╭─ Information given
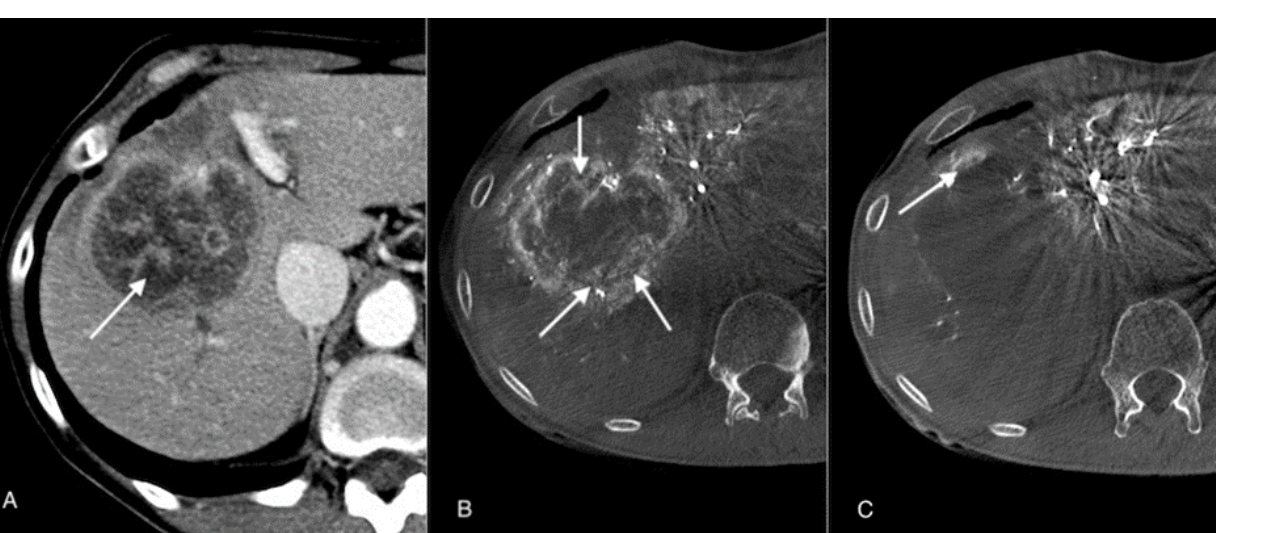
Figure 1. ( A ) Contrast-enhanced CT image before procedure: large metastatic lesion in the right lobe of the liver (arrow). ( B ) Cone-beam computed tomography image before the procedure: visible pathological tumor vessels (arrows). ( C ) Cone-beam computed tomography image three weeks after the procedure: almost complete devascularization of tumor vessels (arrow).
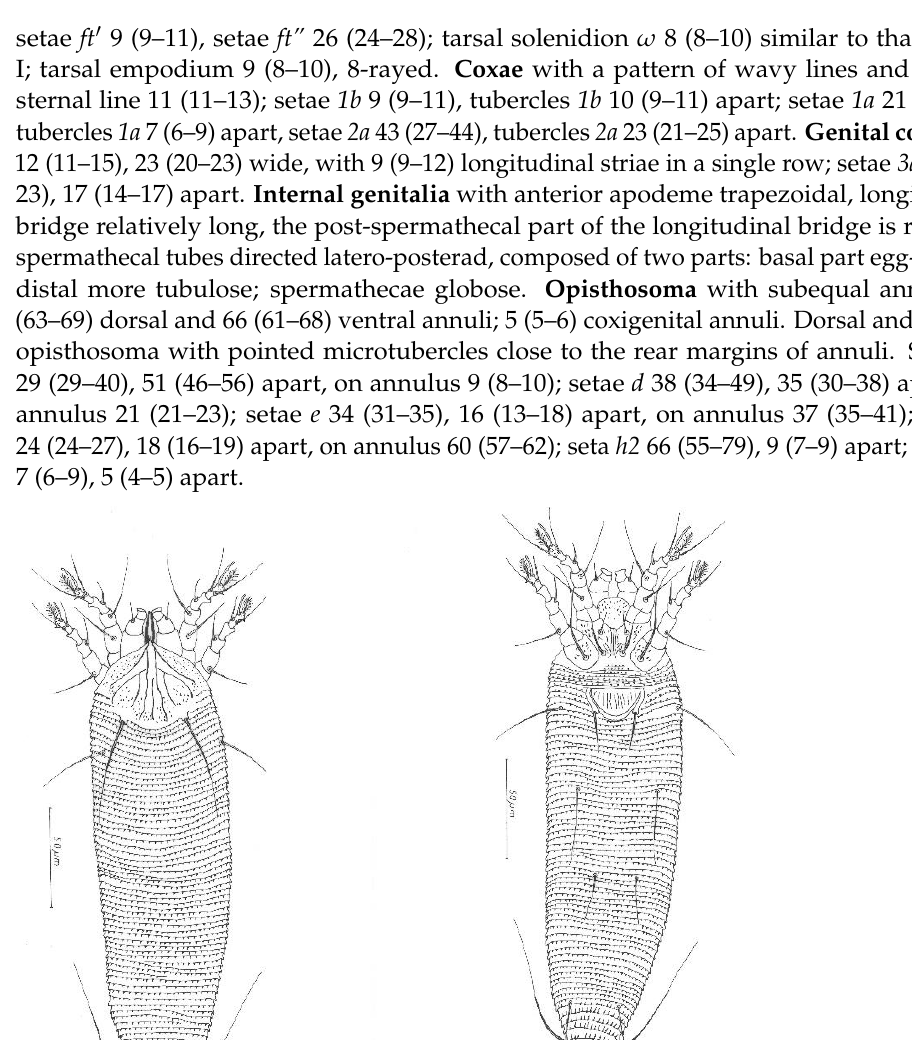
Type material. Female holotype (slides # 862/1) and paratypes 42 females, 4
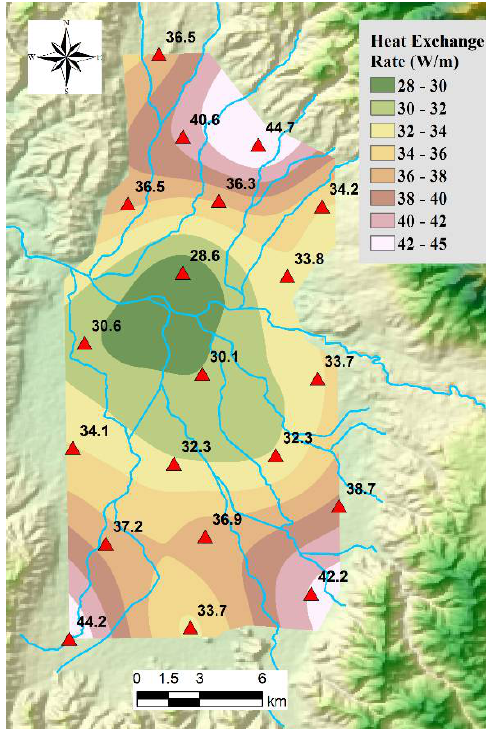
Figure 7. Distribution map of heat exchange rates.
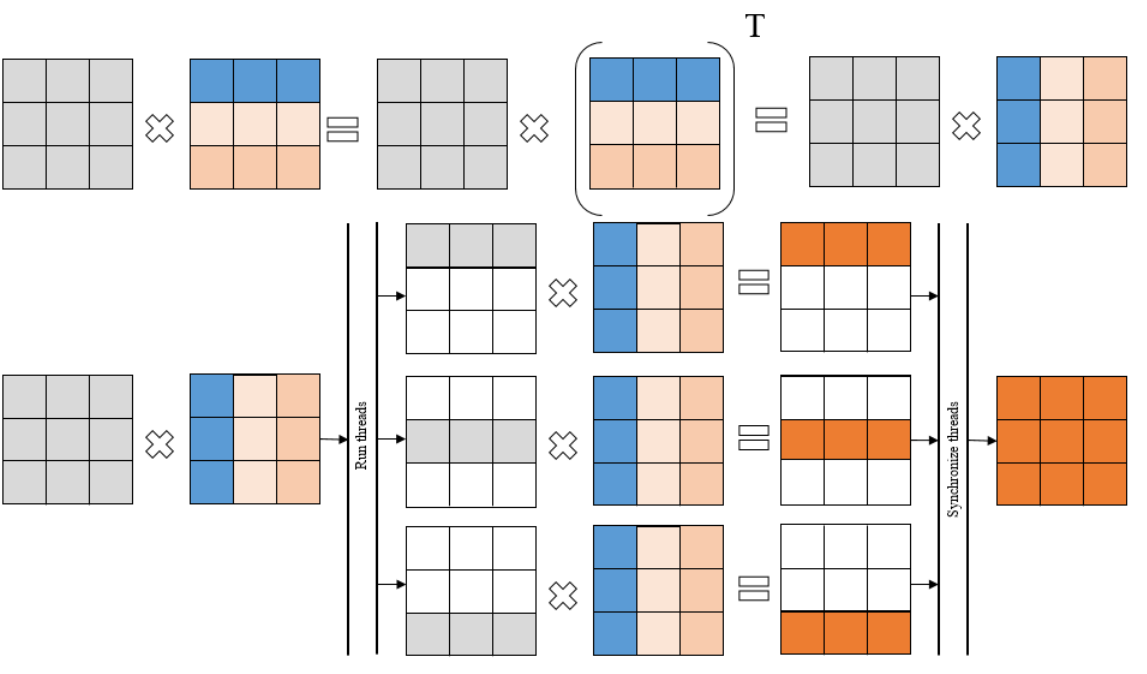
Figure 4. Matrix multiplication: CUDA implementation. Parts of the input and output matrices processed by CUDA threads are given in different colors.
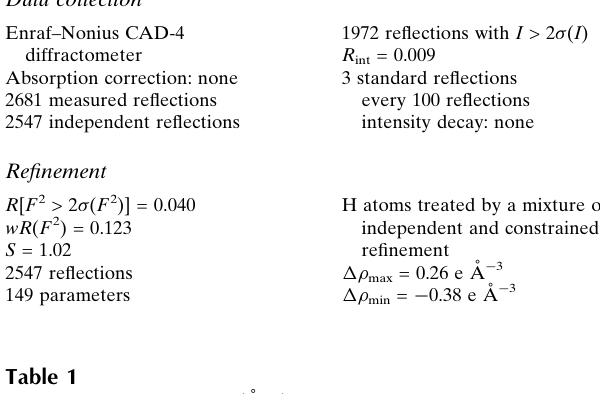
Hydrogen-bond geometry (A˚ , (cid:2)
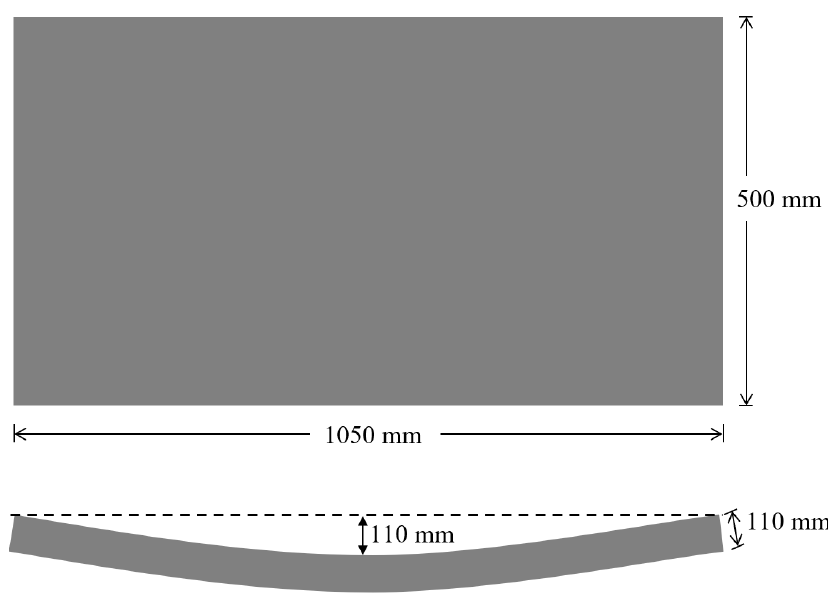
Figure 3. Dimensions of tested UHPC tunnel lining segments.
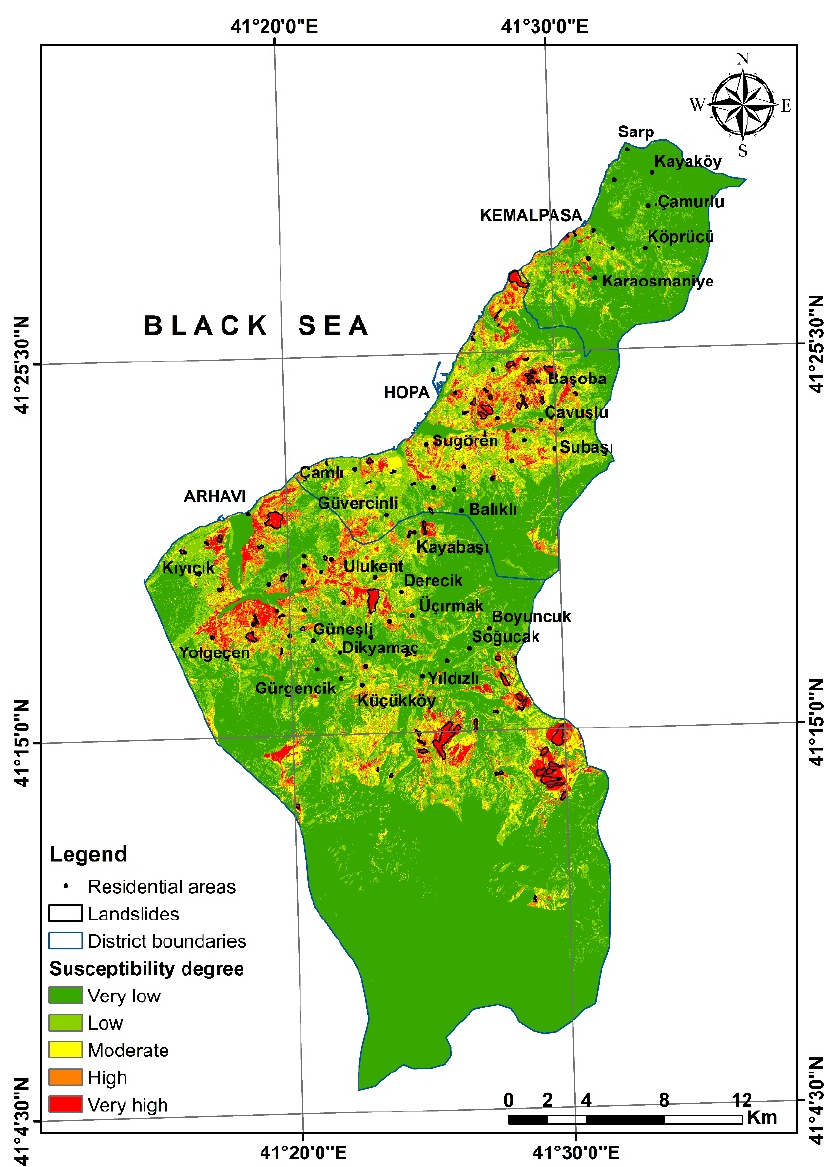
Figure 6. Landslide susceptibility map produced using the random forest model.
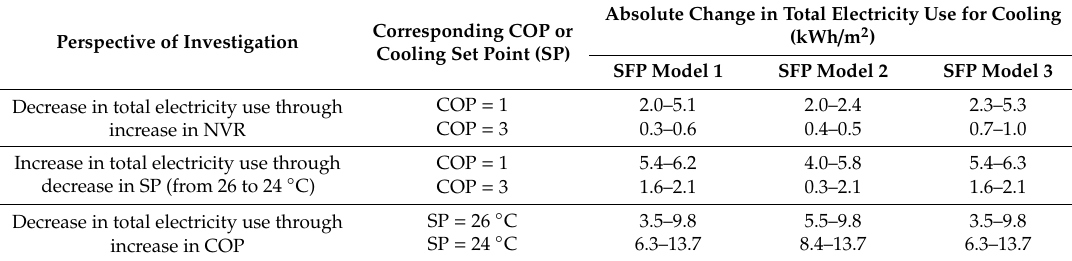
Table 11. The ranges of decrease or increase in total electricity use for cooling (kWh / m 2 ) during summer season through di ff erent perspectives of investigation in the three defined SFP models.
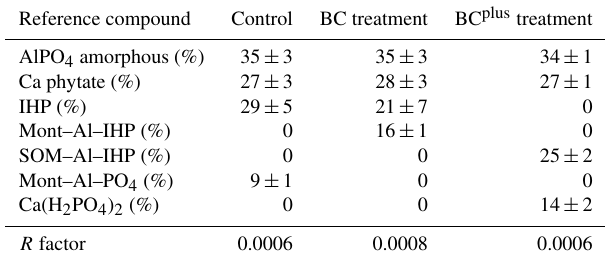
Table 5. Results of linear combination fitting (LCF) conducted on P K -edge XANES spectra of unfertilized (control) and fertilized soils with bone char (BC) and surface-modified bone char (BC plus ) particles under 230 days of ryegrass cultivation in a pot experiment. These best fits were achieved using all possible combinations with 19 spectra of P reference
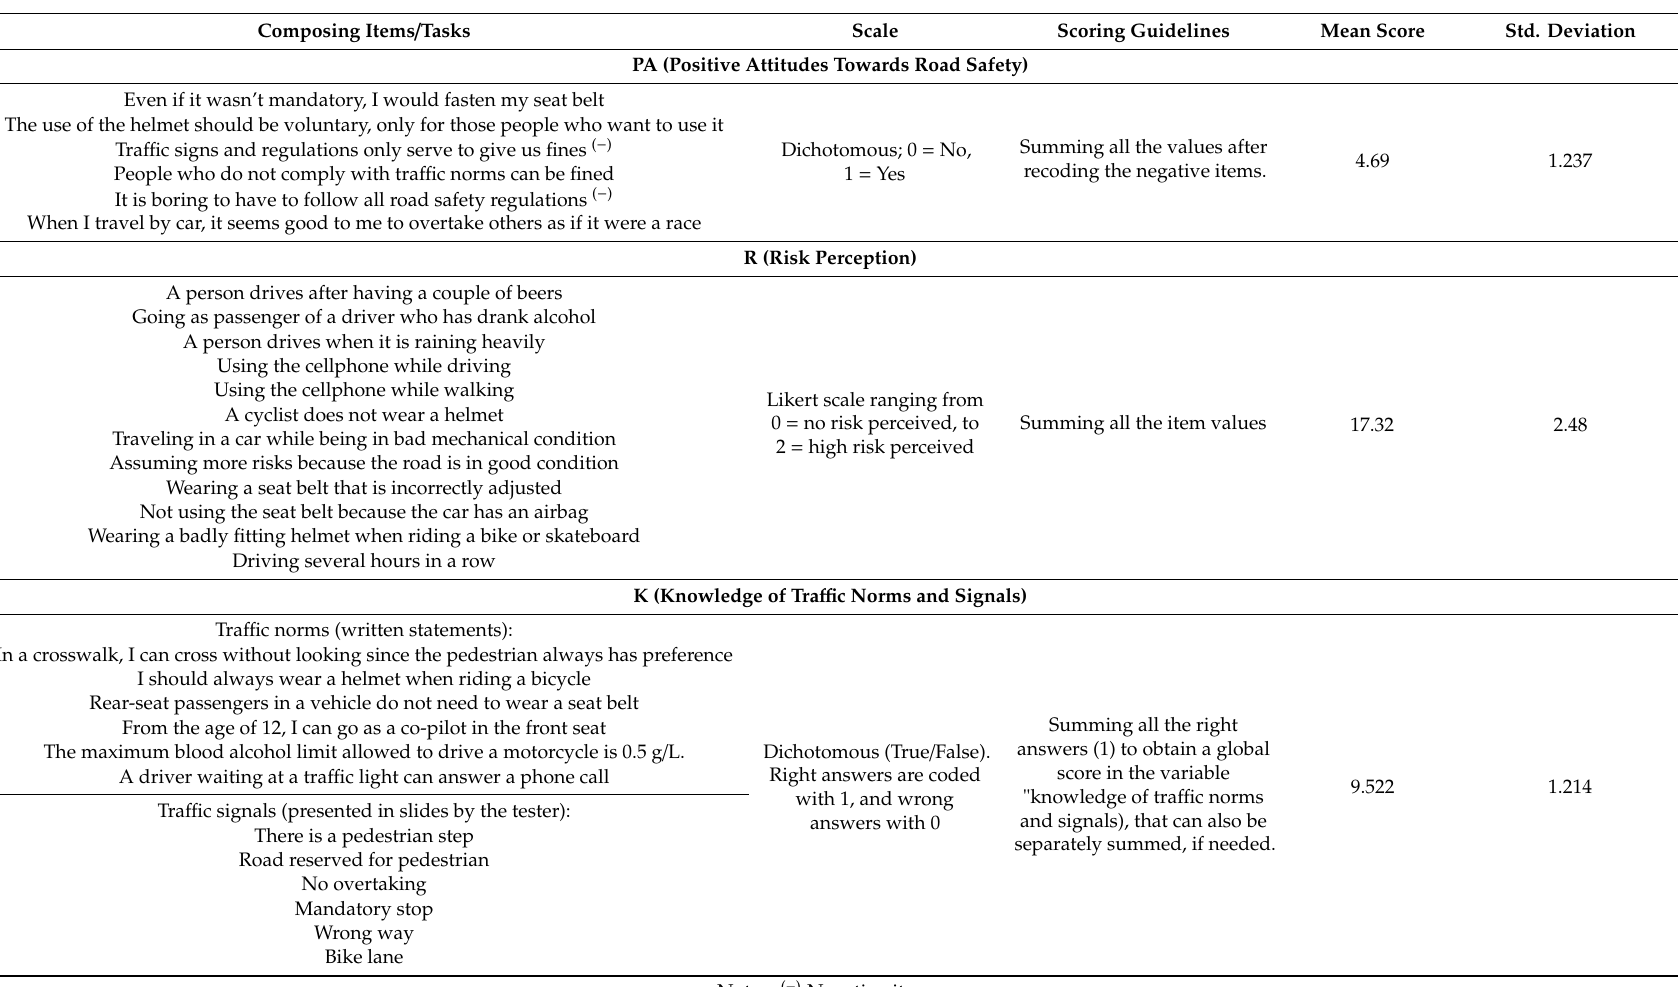
Table 1. Composition of the scales measuring the three skills of the positive attitudes, risk perception and rule knowledge (PARK) model. Composing Items /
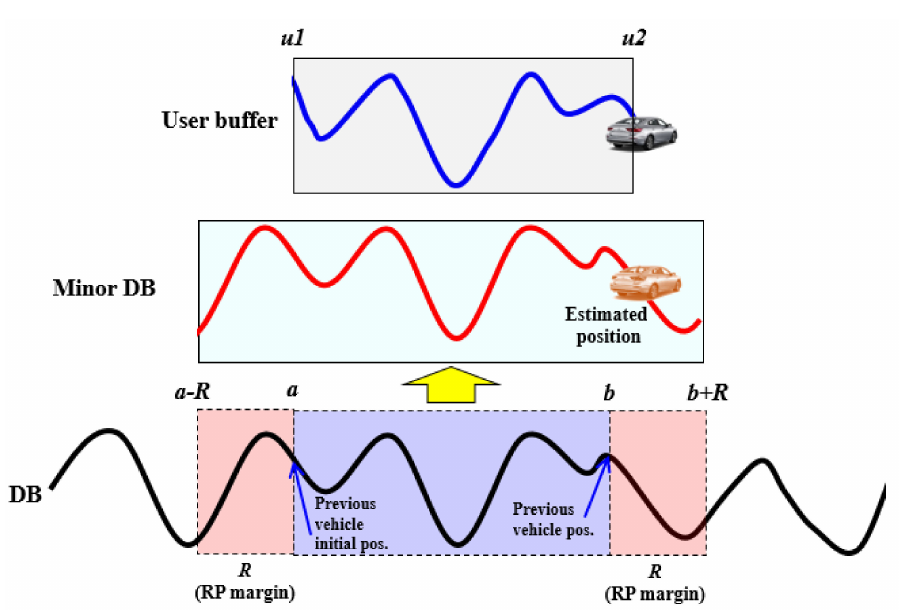
Figure 9. Minor DB generation using previous pair index and RP margin, R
╰─
### What you need to do
Your task is to give again, unchanged, the lines from the line that contains "Figure 7. Distribution" to the end of the records. Include both end lines but no pictures.

### Written solution
Figure 7. Distribution map of heat exchange rates.
Figure 4. Matrix multiplication: CUDA implementation. Parts of the input and output matrices processed by CUDA threads are given in different colors.
Hydrogen-bond geometry (A˚ , (cid:2)
Figure 3. Dimensions of tested UHPC tunnel lining segments.
Figure 6. Landslide susceptibility map produced using the random forest model.
Table 11. The ranges of decrease or increase in total electricity use for cooling (kWh / m 2 ) during summer season through di ff erent perspectives of investigation in the three defined SFP models.
Table 5. Results of linear combination fitting (LCF) conducted on P K -edge XANES spectra of unfertilized (control) and fertilized soils with bone char (BC) and surface-modified bone char (BC plus ) particles under 230 days of ryegrass cultivation in a pot experiment. These best fits were achieved using all possible combinations with 19 spectra of P reference
Table 1. Composition of the scales measuring the three skills of the positive attitudes, risk perception and rule knowledge (PARK) model. Composing Items /
Figure 9. Minor DB generation using previous pair index and RP margin, R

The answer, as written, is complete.